• Excerpted passage:
The Toronto Disaster Relief Committee will release its call for all levels
of government to declare homelessness as a national disaster

Thursday, October 8 at 10 am
Church of the Holy Trinity - 10 Trinity Square
(behind the Eaton Centre, south of Dundas Street West between Bay and
Yonge St.)


>Toronto Star,  September 29, 1998
>
>Civilized society feared at risk
>Homelessness `shocking,' Golden says
>
>       [photo]  ANNE GOLDEN: United Way president
>       at Canadian Club yesterday.
>
>By Kerry Gillespie Toronto Star Staff Reporter
>
>Homelessness in Toronto has reached a level that puts civil society
>at risk, Anne Golden, chair of the Mayor's Homelessness Action Task
>Force, told the Canadian Club.
>
>``We have now reached the stage where Toronto's shocking degree of
>homelessness has begun to make us look like an uncivil society,''
>the president of the United Way of Greater Toronto said in a speech
>yesterday.
>
>``For the first time this century, poverty in Ontario and especially
>in Toronto, is increasing while the economy as a whole is
>prospering,'' Golden said.
>
>``We are in an accelerating slide to a dysfunctional economics where
>the poor do worse while the well-off do better.''
>
>At the same time that Toronto is experiencing the strongest urban
>growth in the country, one in four of its families now lives in
>poverty and 80,000 people are at risk of losing their homes, Golden
>said.
>
>``If such disparities are allowed to continue, the very foundations
>of the civil society are at risk.''
>
>SHELTERS FULL
>
>There are more people than ever on Toronto's streets.
>
>``We are aware that the shelters are full right now and this is
>extraordinary for this time of year,'' Golden said.
>
>On any given night in Toronto there are 4,000 people in shelters.
>Golden says they expect the number to rise this winter to at least
>5,000 people a night.

• Dataset content:
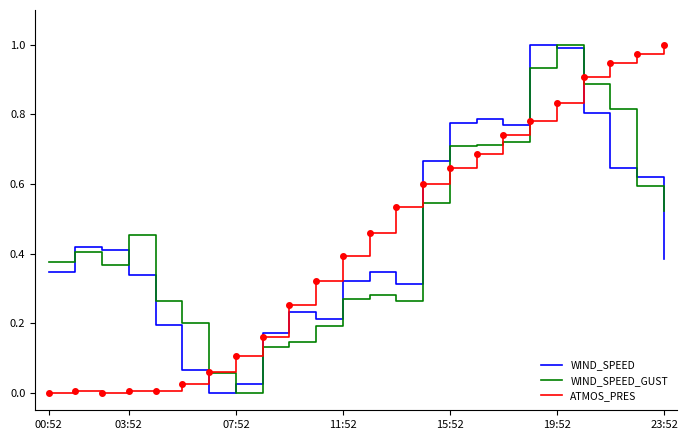

How many distinct data groups are displayed?

3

• Problem to solve: Can you reproduce the Toronto homelessness text in full, word for word? The material has no connection to the Toronto homelessness text.

• Your solution:
The Toronto Disaster Relief Committee will release its call for all levels
of government to declare homelessness as a national disaster

Thursday, October 8 at 10 am
Church of the Holy Trinity - 10 Trinity Square
(behind the Eaton Centre, south of Dundas Street West between Bay and
Yonge St.)


>Toronto Star,  September 29, 1998
>
>Civilized society feared at risk
>Homelessness `shocking,' Golden says
>
>       [photo]  ANNE GOLDEN: United Way president
>       at Canadian Club yesterday.
>
>By Kerry Gillespie Toronto Star Staff Reporter
>
>Homelessness in Toronto has reached a level that puts civil society
>at risk, Anne Golden, chair of the Mayor's Homelessness Action Task
>Force, told the Canadian Club.
>
>``We have now reached the stage where Toronto's shocking degree of
>homelessness has begun to make us look like an uncivil society,''
>the president of the United Way of Greater Toronto said in a speech
>yesterday.
>
>``For the first time this century, poverty in Ontario and especially
>in Toronto, is increasing while the economy as a whole is
>prospering,'' Golden said.
>
>``We are in an accelerating slide to a dysfunctional economics where
>the poor do worse while the well-off do better.''
>
>At the same time that Toronto is experiencing the strongest urban
>growth in the country, one in four of its families now lives in
>poverty and 80,000 people are at risk of losing their homes, Golden
>said.
>
>``If such disparities are allowed to continue, the very foundations
>of the civil society are at risk.''
>
>SHELTERS FULL
>
>There are more people than ever on Toronto's streets.
>
>``We are aware that the shelters are full right now and this is
>extraordinary for this time of year,'' Golden said.
>
>On any given night in Toronto there are 4,000 people in shelters.
>Golden says they expect the number to rise this winter to at least
>5,000 people a night.